- [提示文]:
韓国政府系シンクタンク、北朝鮮の2021年の食糧不足を推計

(北朝鮮、韓国)

ソウル発

2021年06月09日

韓国政府系シンクタンクの韓国開発研究院(KDI)は、5月31日の北朝鮮経済レビューにおいて、「北朝鮮の農業および食糧状況:2020年の動向と2021年の見通し」を公表した。

2020年の北朝鮮の食糧需給のうち、需要量(穀物基準)は、国連食糧農業機関(FAO)/国連世界食糧計画(WFP)が2019年に推定した575万トンのデータを使用し、供給量は、(1)国内生産に関しては、最大500万トン程度と推計(注1)、(2)2020年の中国からの輸入量の実績である11万トン(注2)を加え、(3)27万トン程度の食糧支援があった(注3)と仮定し、最終的な食糧不足(需要量から供給量の差分)は35万~70万トンとした。

2021年の食糧需給は、2020年の春の干ばつ、農業資材の不足、夏場の自然災害により、低調な作付けを前提とした場合、穀物生産量が440万トン程度になると推計した(添付資料参照)。この場合、2019年のFAO/WFPの推定需要量(575万トン)と比較した場合、135万トンが不足する。2021年の穀物輸入量を20万~30万トン、国際社会からの支援を10万~30万トンと想定しても、2021年は70万トン~100万トンの食糧不足が生じるとしている。

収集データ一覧
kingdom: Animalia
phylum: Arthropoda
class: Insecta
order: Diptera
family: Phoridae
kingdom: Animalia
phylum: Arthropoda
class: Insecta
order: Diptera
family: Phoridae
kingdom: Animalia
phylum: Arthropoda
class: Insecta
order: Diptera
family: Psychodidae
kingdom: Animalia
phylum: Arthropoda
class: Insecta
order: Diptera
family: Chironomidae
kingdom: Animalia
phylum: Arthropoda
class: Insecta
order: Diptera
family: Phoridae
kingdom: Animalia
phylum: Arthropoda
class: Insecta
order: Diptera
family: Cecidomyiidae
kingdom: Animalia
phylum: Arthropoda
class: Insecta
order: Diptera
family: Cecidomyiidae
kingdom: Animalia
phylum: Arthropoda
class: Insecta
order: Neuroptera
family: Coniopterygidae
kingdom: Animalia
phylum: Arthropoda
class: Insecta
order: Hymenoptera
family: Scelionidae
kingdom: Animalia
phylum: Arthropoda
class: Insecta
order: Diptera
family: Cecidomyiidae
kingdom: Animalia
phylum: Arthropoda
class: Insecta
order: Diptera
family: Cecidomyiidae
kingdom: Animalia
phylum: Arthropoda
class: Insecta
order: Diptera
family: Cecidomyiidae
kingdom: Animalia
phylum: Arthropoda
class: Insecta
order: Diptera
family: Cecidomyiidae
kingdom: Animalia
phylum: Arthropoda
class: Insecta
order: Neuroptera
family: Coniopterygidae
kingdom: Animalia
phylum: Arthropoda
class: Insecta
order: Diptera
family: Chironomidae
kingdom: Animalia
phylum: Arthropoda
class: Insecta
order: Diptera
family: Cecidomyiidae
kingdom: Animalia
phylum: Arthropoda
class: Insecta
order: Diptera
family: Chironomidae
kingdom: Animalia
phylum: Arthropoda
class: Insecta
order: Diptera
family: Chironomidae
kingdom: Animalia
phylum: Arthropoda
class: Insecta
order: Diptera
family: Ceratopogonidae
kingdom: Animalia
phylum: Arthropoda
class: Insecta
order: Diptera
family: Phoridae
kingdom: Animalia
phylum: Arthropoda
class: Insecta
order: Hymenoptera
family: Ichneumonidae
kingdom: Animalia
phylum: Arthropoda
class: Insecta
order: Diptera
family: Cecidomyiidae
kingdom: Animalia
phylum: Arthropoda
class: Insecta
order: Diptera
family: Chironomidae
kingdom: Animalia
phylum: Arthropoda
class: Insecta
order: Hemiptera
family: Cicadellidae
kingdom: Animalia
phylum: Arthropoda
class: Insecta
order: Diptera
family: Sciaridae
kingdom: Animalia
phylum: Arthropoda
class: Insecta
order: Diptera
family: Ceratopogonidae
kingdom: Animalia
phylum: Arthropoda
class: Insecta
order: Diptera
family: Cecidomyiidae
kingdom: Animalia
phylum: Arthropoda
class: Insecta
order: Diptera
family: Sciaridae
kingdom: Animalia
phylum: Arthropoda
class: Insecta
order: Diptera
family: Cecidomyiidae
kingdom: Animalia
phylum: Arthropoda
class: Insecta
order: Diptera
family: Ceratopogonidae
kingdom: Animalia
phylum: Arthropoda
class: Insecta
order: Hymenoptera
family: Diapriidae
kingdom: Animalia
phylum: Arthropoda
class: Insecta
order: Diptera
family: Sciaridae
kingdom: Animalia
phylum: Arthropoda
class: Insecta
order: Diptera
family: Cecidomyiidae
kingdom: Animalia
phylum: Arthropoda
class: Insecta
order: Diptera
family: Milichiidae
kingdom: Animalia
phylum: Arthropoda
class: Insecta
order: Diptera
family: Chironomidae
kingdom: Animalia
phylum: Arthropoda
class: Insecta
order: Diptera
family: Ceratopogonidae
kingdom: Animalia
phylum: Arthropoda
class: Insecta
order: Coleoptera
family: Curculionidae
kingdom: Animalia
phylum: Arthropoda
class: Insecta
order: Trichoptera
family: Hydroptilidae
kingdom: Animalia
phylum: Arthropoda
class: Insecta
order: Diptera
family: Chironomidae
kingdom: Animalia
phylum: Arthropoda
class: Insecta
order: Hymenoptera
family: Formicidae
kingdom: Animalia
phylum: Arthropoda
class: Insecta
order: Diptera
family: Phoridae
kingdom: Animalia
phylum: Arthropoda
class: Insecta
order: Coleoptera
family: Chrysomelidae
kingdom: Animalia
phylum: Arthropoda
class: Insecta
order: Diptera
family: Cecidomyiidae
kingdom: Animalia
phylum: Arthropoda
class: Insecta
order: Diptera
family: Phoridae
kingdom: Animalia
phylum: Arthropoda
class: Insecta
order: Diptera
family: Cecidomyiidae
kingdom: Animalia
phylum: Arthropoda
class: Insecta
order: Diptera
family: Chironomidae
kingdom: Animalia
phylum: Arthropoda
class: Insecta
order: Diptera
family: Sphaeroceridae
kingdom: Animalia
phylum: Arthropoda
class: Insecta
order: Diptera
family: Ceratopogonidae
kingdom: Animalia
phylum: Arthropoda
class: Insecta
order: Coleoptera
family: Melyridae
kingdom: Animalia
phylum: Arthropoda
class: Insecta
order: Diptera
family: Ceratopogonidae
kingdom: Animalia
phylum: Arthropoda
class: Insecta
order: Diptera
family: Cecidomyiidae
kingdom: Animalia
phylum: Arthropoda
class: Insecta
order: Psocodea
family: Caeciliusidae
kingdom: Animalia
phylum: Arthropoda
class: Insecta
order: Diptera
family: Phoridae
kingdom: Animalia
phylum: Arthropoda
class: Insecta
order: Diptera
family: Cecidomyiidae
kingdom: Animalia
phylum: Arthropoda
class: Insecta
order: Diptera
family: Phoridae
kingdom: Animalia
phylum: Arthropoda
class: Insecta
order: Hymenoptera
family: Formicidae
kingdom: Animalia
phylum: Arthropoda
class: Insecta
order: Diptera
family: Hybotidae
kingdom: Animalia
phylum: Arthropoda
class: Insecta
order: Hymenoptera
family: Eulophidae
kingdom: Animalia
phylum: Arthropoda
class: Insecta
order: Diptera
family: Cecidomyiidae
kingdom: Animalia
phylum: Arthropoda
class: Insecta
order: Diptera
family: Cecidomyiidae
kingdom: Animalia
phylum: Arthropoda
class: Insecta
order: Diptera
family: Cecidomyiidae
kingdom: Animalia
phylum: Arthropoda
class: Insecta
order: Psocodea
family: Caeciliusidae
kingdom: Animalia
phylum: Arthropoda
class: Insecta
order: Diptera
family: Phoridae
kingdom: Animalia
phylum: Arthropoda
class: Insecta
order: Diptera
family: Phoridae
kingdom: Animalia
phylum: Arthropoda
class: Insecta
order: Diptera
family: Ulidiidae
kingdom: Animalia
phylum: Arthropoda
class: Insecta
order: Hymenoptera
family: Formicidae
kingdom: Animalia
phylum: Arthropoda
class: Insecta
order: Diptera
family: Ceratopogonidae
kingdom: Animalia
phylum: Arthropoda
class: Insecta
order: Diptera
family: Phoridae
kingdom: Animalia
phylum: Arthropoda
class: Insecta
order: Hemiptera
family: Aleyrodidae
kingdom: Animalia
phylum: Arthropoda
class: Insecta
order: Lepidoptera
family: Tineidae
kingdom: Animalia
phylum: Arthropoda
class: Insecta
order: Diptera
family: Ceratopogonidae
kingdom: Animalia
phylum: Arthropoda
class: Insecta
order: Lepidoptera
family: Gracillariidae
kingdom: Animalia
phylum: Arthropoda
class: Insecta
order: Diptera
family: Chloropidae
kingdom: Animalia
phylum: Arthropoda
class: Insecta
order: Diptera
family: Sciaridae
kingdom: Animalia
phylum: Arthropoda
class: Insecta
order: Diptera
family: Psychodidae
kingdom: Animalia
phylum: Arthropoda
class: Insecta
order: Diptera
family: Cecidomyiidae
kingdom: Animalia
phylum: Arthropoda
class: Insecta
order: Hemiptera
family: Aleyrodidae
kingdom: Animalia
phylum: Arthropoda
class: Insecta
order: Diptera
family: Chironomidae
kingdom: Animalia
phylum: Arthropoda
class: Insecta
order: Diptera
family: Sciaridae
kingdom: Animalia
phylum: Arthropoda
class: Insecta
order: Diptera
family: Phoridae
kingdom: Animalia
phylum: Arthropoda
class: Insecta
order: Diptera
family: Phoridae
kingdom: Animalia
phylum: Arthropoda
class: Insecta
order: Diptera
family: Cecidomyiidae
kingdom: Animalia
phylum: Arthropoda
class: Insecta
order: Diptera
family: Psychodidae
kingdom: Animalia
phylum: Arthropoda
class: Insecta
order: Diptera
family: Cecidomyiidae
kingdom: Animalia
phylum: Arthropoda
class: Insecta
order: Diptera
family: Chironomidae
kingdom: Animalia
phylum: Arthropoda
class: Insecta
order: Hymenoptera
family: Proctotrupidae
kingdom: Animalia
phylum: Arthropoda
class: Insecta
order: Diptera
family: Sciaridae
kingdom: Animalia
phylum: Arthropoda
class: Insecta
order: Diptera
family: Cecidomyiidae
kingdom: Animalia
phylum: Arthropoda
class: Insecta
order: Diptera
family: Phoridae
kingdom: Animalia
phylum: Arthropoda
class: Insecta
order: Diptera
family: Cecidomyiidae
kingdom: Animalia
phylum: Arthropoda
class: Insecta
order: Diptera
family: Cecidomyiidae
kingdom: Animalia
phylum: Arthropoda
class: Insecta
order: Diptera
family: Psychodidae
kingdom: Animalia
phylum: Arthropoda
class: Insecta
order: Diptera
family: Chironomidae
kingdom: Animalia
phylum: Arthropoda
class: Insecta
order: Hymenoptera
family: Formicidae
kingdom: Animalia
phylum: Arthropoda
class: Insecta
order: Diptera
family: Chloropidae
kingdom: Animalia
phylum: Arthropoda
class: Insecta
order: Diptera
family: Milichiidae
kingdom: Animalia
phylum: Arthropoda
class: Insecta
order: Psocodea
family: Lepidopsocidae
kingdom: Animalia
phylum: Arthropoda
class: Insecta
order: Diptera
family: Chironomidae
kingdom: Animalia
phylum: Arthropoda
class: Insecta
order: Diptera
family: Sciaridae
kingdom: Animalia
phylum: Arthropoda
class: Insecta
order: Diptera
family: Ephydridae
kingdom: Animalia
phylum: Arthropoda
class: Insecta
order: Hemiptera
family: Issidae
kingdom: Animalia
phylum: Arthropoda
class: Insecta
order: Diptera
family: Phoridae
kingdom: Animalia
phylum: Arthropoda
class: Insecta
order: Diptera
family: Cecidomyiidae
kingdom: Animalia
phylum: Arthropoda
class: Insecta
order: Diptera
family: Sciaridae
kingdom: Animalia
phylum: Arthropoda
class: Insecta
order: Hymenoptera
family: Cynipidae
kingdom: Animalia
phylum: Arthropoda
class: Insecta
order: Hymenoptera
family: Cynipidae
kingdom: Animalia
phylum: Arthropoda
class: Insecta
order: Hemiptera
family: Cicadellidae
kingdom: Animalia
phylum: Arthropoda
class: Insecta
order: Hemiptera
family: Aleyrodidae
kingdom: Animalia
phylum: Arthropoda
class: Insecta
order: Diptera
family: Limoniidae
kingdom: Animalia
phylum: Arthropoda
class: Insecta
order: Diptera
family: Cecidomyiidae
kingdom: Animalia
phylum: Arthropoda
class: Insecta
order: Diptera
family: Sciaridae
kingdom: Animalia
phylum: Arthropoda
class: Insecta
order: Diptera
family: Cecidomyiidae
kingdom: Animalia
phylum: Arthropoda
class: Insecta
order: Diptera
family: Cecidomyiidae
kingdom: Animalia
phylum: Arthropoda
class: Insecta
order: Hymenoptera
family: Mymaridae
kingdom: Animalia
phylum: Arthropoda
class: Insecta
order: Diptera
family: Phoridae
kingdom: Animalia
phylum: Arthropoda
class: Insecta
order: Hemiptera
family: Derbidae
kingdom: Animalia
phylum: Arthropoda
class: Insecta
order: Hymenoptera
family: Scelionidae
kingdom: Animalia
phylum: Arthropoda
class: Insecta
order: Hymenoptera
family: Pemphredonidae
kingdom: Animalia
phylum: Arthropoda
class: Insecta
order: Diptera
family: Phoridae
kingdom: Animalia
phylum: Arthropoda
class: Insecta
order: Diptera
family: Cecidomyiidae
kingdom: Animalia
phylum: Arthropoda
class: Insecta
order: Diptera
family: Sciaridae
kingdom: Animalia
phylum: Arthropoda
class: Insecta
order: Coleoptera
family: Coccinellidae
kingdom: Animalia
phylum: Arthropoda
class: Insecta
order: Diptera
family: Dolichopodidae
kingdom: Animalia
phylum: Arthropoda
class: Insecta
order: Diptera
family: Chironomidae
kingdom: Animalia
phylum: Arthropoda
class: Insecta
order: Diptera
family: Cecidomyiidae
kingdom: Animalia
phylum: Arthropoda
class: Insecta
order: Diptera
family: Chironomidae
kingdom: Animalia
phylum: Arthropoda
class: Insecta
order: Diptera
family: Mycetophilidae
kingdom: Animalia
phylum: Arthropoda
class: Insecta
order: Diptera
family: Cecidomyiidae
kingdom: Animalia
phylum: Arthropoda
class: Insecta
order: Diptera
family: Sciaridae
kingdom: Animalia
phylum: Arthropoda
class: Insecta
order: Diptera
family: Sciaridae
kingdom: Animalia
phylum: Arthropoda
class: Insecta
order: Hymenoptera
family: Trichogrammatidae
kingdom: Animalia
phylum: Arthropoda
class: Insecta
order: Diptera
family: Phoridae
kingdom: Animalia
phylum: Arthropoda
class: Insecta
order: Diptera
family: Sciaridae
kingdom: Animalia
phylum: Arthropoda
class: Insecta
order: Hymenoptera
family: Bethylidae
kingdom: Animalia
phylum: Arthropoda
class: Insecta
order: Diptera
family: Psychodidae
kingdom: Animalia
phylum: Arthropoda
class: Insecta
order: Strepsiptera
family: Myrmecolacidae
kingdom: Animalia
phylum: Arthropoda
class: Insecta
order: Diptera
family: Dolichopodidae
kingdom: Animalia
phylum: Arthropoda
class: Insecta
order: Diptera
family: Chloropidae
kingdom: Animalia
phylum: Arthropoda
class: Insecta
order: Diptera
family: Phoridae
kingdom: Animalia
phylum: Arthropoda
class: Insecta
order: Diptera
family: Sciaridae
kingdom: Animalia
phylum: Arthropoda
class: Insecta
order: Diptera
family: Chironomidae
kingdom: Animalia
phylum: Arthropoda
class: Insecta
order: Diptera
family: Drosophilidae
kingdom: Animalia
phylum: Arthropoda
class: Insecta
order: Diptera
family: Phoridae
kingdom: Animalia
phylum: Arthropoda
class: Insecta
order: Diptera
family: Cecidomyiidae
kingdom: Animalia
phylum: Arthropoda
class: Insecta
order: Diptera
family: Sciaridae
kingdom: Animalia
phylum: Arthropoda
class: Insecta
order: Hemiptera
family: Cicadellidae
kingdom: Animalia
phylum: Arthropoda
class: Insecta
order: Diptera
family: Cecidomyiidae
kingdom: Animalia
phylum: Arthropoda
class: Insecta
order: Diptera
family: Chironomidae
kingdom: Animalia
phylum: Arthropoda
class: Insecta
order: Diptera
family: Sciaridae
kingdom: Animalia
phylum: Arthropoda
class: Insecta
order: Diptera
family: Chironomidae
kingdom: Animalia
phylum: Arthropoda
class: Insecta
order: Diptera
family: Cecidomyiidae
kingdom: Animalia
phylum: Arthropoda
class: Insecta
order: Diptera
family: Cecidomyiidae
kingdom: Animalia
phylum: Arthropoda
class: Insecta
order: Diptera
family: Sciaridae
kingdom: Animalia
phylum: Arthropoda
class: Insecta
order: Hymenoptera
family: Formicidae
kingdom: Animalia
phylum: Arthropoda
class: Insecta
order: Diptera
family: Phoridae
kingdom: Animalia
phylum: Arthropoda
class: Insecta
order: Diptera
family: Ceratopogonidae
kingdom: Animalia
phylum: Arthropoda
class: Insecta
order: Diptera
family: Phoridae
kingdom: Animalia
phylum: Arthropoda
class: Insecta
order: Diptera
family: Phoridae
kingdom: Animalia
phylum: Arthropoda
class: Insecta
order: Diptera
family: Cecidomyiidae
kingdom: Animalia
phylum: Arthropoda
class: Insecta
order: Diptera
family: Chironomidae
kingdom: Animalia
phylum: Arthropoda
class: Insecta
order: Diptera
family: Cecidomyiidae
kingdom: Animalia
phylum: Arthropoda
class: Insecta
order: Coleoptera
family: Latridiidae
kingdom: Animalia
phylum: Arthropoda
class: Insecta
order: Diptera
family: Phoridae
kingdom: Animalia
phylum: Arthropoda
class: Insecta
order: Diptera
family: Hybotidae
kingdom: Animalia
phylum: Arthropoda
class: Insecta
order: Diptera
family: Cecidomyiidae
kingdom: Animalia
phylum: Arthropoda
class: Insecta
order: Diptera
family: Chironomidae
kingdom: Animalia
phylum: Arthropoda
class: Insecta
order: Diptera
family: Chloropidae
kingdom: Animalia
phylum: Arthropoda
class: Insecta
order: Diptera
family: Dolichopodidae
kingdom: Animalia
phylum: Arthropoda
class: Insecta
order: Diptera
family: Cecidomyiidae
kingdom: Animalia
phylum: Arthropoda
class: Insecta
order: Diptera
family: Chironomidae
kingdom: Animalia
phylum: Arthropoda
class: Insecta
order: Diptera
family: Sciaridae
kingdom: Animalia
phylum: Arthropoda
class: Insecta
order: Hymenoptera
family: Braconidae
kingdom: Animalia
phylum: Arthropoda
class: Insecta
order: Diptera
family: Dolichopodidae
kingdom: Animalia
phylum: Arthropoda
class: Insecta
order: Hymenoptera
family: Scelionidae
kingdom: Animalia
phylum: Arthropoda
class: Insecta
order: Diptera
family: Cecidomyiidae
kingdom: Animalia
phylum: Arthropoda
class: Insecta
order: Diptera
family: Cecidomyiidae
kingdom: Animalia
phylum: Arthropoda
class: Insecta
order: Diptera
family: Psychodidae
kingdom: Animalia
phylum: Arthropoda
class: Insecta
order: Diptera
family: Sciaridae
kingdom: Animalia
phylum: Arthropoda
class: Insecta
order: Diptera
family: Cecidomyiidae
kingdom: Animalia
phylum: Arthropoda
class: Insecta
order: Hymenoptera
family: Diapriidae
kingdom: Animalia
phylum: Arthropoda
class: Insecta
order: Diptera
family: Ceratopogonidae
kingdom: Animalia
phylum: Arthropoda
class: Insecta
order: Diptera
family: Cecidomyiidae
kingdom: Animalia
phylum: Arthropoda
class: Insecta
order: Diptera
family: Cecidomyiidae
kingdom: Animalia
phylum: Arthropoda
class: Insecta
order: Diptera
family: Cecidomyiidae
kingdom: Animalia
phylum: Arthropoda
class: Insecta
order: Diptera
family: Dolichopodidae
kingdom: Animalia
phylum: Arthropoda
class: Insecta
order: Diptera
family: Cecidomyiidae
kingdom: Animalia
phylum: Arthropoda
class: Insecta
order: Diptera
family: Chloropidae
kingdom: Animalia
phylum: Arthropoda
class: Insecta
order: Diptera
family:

- [作業内容]:
**a.** 北朝鮮の食糧事情の記事で、2021年の低調な作付けの前提として挙げられている要因をすべて書き出してください。
**b.** 北朝鮮の食糧事情の記事をもとに、次の問いに答えてください。
(i) 韓国開発研究院(KDI)は、いつのどの媒体で報告を公表しましたか。
(ii) 2020年の中国からの輸入量の実績は何トンですか。
(iii) 低調な作付けを前提とした場合、2021年の穀物生産量は何トン程度と推計されていますか。
**c.** 次の各記述が北朝鮮の食糧事情の記事の内容と一致するかどうかを判断し、根拠となる箇所を記事からそのまま引用してください。
(i) 2020年の需要量には、FAO/WFPが2019年に推定した575万トンのデータが使われた。
(ii) 2021年の食糧不足は35万~70万トンと見込まれている。
(iii) 2021年の国際社会からの支援は10万~30万トンと想定されている。
上の資料は、提示文とは別の出典から集められたものです。

- [想定される解答]:
**a.**
・2020年の春の干ばつ
・農業資材の不足
・夏場の自然災害

**b.**
(i) 5月31日の北朝鮮経済レビュー
(ii) 11万トン
(iii) 440万トン程度

**c.**
(i) はい。「国連食糧農業機関(FAO)/国連世界食糧計画(WFP)が2019年に推定した575万トンのデータを使用し」
(ii) いいえ。「2021年は70万トン~100万トンの食糧不足が生じるとしている」
(iii) はい。「国際社会からの支援を10万~30万トンと想定しても」